When reading the INCI (International Nomenclature of Cosmetic Ingredients) which is a legal requirement for all cosmetic products, it is difficult for the person who is not in this industry or who does not manufacture personal care products to understand the meaning of this labeling. 

It is a system devised for waxes, oils, pigments, chemicals, and other ingredients of soaps, toiletries, and cosmetics based on scientific and Latin names of ingredients, e.g.

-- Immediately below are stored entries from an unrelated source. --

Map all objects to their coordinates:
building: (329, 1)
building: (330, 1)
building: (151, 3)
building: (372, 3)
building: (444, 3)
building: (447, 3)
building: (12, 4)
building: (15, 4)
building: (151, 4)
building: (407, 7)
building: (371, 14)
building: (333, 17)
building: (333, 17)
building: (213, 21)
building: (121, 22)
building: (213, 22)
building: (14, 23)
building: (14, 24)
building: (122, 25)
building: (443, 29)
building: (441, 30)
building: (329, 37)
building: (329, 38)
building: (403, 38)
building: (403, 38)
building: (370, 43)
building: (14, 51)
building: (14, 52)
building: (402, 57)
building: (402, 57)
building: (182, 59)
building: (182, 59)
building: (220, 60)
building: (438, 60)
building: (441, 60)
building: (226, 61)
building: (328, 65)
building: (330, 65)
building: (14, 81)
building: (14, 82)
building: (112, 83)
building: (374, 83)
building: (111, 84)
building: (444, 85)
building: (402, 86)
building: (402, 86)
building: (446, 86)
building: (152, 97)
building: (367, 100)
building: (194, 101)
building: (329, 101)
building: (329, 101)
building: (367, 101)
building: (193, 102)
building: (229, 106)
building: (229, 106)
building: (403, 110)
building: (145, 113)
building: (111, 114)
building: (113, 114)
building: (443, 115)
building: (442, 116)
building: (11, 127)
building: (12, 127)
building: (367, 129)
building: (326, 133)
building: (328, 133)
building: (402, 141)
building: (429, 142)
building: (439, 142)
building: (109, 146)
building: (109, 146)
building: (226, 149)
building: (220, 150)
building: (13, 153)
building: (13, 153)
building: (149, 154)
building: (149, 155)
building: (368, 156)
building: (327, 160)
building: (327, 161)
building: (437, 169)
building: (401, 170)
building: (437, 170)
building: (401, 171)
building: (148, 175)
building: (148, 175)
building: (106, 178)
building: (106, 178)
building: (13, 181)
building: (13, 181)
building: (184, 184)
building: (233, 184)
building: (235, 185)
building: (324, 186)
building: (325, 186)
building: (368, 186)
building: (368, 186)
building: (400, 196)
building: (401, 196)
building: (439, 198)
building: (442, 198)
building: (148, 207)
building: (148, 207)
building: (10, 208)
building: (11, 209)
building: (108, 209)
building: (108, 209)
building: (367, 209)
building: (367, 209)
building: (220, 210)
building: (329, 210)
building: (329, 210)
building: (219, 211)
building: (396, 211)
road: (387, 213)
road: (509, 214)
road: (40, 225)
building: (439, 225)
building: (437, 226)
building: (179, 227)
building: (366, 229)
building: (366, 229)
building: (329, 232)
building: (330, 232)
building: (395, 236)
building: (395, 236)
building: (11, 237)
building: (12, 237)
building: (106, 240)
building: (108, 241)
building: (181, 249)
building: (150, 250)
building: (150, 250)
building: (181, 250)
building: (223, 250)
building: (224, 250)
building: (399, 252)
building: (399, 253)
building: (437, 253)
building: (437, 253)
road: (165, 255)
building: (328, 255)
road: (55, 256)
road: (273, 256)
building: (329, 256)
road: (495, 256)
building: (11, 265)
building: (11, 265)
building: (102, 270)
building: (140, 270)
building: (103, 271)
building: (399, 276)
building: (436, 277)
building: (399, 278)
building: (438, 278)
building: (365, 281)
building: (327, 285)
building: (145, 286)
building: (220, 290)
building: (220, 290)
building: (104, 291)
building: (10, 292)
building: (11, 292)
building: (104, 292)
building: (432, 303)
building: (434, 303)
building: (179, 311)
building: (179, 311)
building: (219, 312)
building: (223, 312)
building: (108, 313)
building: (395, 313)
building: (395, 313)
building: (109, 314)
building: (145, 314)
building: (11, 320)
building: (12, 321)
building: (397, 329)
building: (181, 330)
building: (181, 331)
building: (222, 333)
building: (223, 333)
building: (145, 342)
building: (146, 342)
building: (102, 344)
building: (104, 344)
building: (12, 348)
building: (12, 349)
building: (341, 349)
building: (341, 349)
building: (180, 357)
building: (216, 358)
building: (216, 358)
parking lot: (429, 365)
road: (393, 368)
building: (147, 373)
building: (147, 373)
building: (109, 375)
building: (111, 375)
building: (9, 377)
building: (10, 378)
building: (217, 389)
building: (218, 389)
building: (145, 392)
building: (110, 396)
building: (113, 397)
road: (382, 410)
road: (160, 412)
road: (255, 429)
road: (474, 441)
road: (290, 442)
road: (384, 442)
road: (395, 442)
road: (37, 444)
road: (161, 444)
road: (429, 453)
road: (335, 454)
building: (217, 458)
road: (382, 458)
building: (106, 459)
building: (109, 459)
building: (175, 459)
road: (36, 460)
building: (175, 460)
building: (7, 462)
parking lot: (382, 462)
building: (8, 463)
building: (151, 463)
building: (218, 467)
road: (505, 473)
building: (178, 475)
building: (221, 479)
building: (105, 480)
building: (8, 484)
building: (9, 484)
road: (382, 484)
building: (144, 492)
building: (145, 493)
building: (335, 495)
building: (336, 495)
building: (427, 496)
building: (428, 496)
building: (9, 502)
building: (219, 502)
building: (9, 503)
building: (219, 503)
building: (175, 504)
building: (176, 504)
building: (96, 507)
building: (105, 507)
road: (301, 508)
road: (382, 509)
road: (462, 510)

When olive oil is saponified, it is called:

  • Sodium Olivate.

When coconut oil is saponified, it is called:

  • Sodium cocoate.

When shea butter is saponified, it is called:

  • Sodium Sheabutterate.

When castor oil is saponified, it is called:

  • Sodium castorate or sodium ricinoleate.

When sunflower oil is saponified, it is called:

  • Sodium sunflowerate.

When palm oil is saponified, it is called:

  • Sodium palmate.

When animal fat is saponified, it is called:

  • Sodium Talcate.


It is a fact.

Natural soaps not only smell great, they are also very good for your skin. You will see a marked improvement in the quality and texture of your skin if you use a natural soap instead of a synthetic detergent counterpart.